С угла прибита памятная табличка, и мне страшно, словно это и впрямь может быть в честь А. В., прежде чем догадываюсь пошутить: увековечили, – а увековечили летчика, героя войны, тоже учившегося. Страшно было бы остаться единственной чужой, как одной-единственной, единственной, которая не все это. Не здесь растет, с грибным садом, в некрасоте. В пыльно-сухой чистоте, в немоте. В немощи, в радости. В земле, всему родной и сторонней, сомкнувшей губы. В безголосой, немощной радости просыхает на солнце воздух.
Воздух просыхает на солнце. Обернуться: улица ныряла под горку и всходила. И дымчато сияло по сторонам от гладкого ската-подъема, счастливое. Корешки домов. Словно обернувшись, видишь то, что впереди.
Мы вошли в сени, он стал разуваться и нарочно между делом спросил:
– Как тебе?
– Очень настоящее.

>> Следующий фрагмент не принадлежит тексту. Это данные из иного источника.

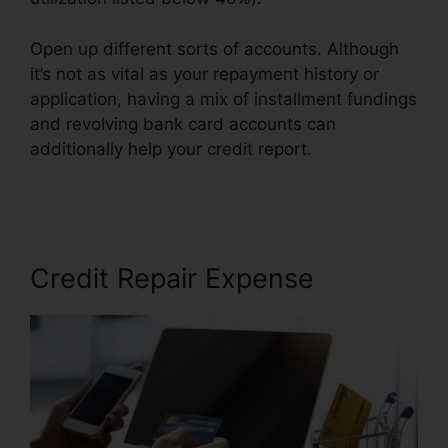
Open up different sorts of accounts. Although
it’s not as vital as your repayment history or
application, having a mix of installment fundings
and revolving bank card accounts can
additionally help your credit report.
Credit Repair
Prospectting Letter
Credit Repair Expense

В Москве ведь есть провинция будто бы более настоящая, чем любая, как бы большее это, чем оно само… Понимаешь?
– Да. Я понимаю, о чем ты.
Его глаза – словно он слегка опьянел, светлее, резвые и печальные, как у клоуна.
– Помнишь, когда мы возвращались, вдруг вышло солнце? Я обернулась и даже не подумала, нет, а словно кто-то чуть выше надо мной, как тот дуб над обелиском, подумал: все забыть, и чтобы только это осталось.
– Да? Поди ж ты, как проняло! – Клоунские глаза стали клоунско-разбойными, смеется.
В смех, как в урода, превращается то, что согрешило нехваткой простоты, наказываются попытки говорить как-то по-другому, чем в Москве, и не по-другому, а так же, все заранее наказано, и я наказана. Я наказана тем, что я здесь, с ним, смотрю на то, на что мечтала посмотреть, и не здесь, не с ним. Стыдно мечтать, стыдно смотреть. Надо быть.